A volatilidade do dólar segue como um dos principais riscos do comércio exterior. O uso de instrumentos como hedge, contratos a termo e contas em moeda estrangeira ajuda a reduzir exposição e aumentar previsibilidade.

“O câmbio não pode ser tratado como uma variável passiva”, afirma o especialista.

2. Diversificação de mercados e moedas

A concentração em poucos destinos aumenta riscos comerciais. A ampliação para diferentes regiões reduz impactos de barreiras comerciais e instabilidades geopolíticas.
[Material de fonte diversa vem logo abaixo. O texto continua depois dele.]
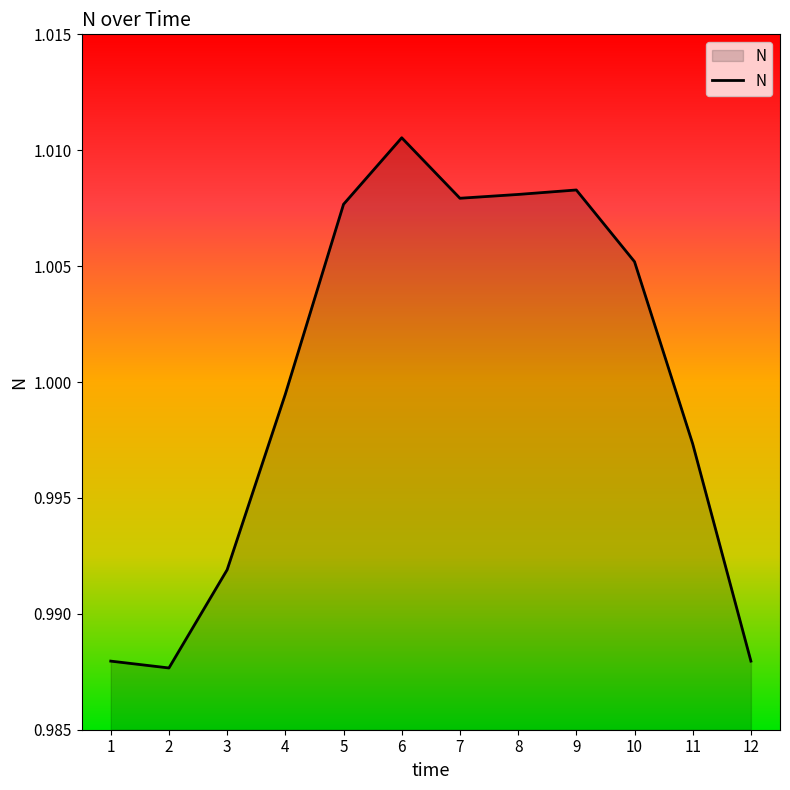

Which category has the highest value across all series?

6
3. Revisão de custos logísticos e tributários

Frete internacional, armazenagem e carga tributária continuam entre os principais fatores de pressão. Regimes especiais e estratégias fiscais podem reduzir custos operacionais.
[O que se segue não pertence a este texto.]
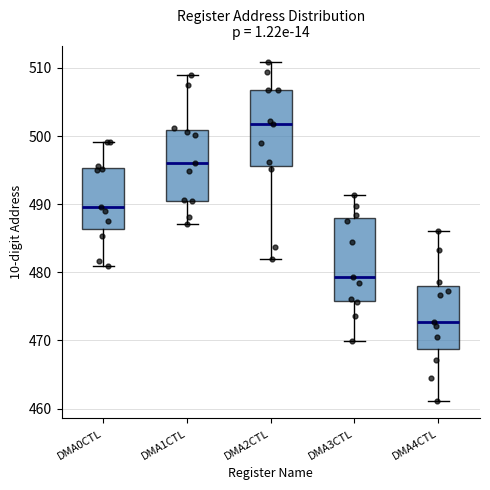

Which box's median line is the lowest?

DMA4CTL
4. Integração de dados financeiros e operacionais

A centralização de informações permite melhor leitura de riscos e decisões mais rápidas, especialmente em operações globais complexas.

5. Uso de assessoria especializada

O suporte técnico contribui para negociações mais eficientes, acesso a incentivos fiscais e estruturação adequada das operações internacionais.

Reorganização global abre oportunidades, mas exige eficiência

Apesar dos desafios, o processo de reorganização das cadeias globais de comércio cria novas oportunidades para países exportadores como o Brasil.

No entanto, especialistas reforçam que o aproveitamento desse cenário depende de controle operacional e estratégia financeira.

“A oportunidade existe, mas não é automática. Quem tiver controle, inteligência financeira e capacidade de adaptação vai capturar valor. Quem operar no automático tende a perder margem, mesmo com crescimento de vendas”, conclui Oliveira.